Budapest says it has commenced 13-foot-high wall along Serbian frontier to keep illegal immigrants out

Serbian border police officer inspects a path trough a wheat field near the Hungarian border near the northern Serbian city of Subotica on June 16, 2015.(AFP/ANDREJ ISAKOVIC)
Serbian border police officer inspects a path trough a wheat field near the Hungarian border near the northern Serbian city of Subotica on June 16, 2015.(AFP/ANDREJ ISAKOVIC)


BUDAPEST (AFP) — Hungary said Wednesday it was building a four-meter (13-foot) high fence on its border with Serbia to keep out migrants, as the EU struggles to deal with a massive influx of people trying to reach Europe.

Serbian Prime Minister Aleksandar Vucic said he was “surprised and shocked” by the plan. “We will discuss this decision with our Hungarian colleagues,” he added.

“Building walls is not the solution.

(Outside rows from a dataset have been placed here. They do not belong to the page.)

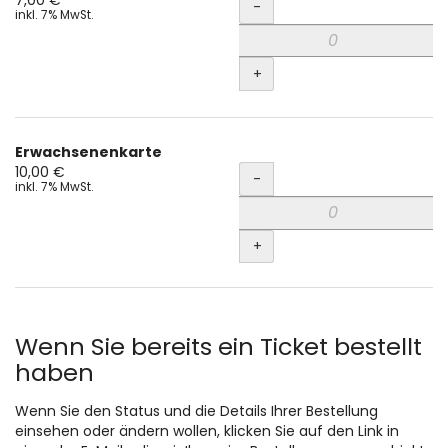
Unkategorisierte
Menge
7,00 €
-
inkl. 7% MwSt.
Produkte
+
Erwachsenenkarte
Menge
10,00 €
-
inkl. 7% MwSt.
+
Wenn Sie bereits ein Ticket bestellt
haben
Wenn Sie den Status und die Details Ihrer Bestellung
einsehen oder ändern wollen, klicken Sie auf den Link in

Serbia can’t be responsible for the situation created by the migrants, we are just a transit country. Is Serbia responsible for the crisis in Syria?” Vucic said on state television.

Hungary’s announcement came as Pope Francis hit out at nations that “close the door” to those seeking a safe haven from war, poverty and persecution.

In Budapest, Foreign Minister Peter Szijjarto said his government had ordered work to start on the barrier along the length of its 175-kilometer (110-mile) border with Serbia.

“Preparation work for the fence should be completed by next Wednesday,” he said.

“This decision does not break any international treaty, other countries have opted for the same solution,” he added, citing similar barriers on the Greek-Turkish and Bulgarian-Turkish frontiers and around Spanish exclaves in Morocco.

Last year, Hungary received more refugees per capita than any other EU country apart from Sweden, recording 43,000 arrivals in total.

So far this year some 54,000 refugees have entered Hungary, according to government figures, a sharp rise from the 2,000 who arrived in the central European state in 2012.

As a European Union member Hungary is in the passport-free Schengen zone. Once inside Hungary, migrants can therefore travel easily elsewhere in the 26-nation zone.

Hungary says around 95 percent of the migrants to have entered the country so far this year came through Serbia, which is not yet a member of the EU.

Prime Minister Viktor Orban has sparked accusations of xenophobia over anti-immigration comments and a poster campaign with slogans such as “If you come to Hungary, you cannot take Hungarians’ jobs.”

Serbia’s Interior Minister Nebojsa Stefanovic called on neighboring Bulgaria and Greece — both EU members — to “make more of an effort” to stop migrants entering the former Yugoslav republic.

More than 100,000 migrants have arrived in Europe this year, 60,000 through Italy alone, according to the EU’s border agency Frontex.

Szijjarto said that with EU efforts towards a satisfactory joint approach proving to be “long and time-consuming”, Hungary “cannot afford to wait any longer”.

On Tuesday, European interior ministers failed to come to a decision on European Commission proposals to redistribute 40,000 Syrians and Eritreans who have arrived in Europe, and to resettle 20,000 Syrians living in camps outside Europe.

“We have made progress today but we are not there yet,” EU migration commissioner Dimitris Avramopoulos said after the talks in Luxembourg. “Words are not enough.”

Leaders had promised action after an estimated 800 migrants died in a shipwreck in April, the worst disaster yet in the Mediterranean in a year in which 1,800 people have perished trying to cross from Africa and the Middle East on flimsy boats.

Italy together with crisis-hit Greece are receiving the bulk of the migrants. Under the EU’s Dublin accords, the country where migrants are first registered is where they have to stay.

Rome wants other countries to take in some of the migrants, with Prime Minister Matteo Renzi warning of a “plan B” that would “hurt Europe” if other countries fail to help.

Italian media reported that Rome could start issuing newly arrived migrants with temporary visas giving them the right to travel throughout the Schengen zone.

“The principle of responsibility and solidarity are at stake,” Italian Interior Minister Angelino Alfano said Tuesday. “We are working to prevent Europe from becoming politically bankrupt.”

Britain, Ireland and Denmark are already exempt from carrying out the plans under EU treaties, but many of the other 25 member states reject quotas under pressure from anti-immigrant parties.

EU leaders will hold fresh talks at a summit in Brussels on June 25-26 but a decision then is also unlikely.

UN rights chief Zeid Ra’ad Al Hussein on Monday called for the EU to take in one million refugees, while Amnesty International slammed leaders for “condemning millions of refugees to an unbearable existence”.

On Wednesday Pope Francis added his voice to these calls, demanding greater respect for “our brothers and sisters who seek refuge far from their own lands.”

“And I invite everyone to ask God’s pardon for those people and institutions who close the door to those who are seeking a family, who are seeking to be protected,” he said.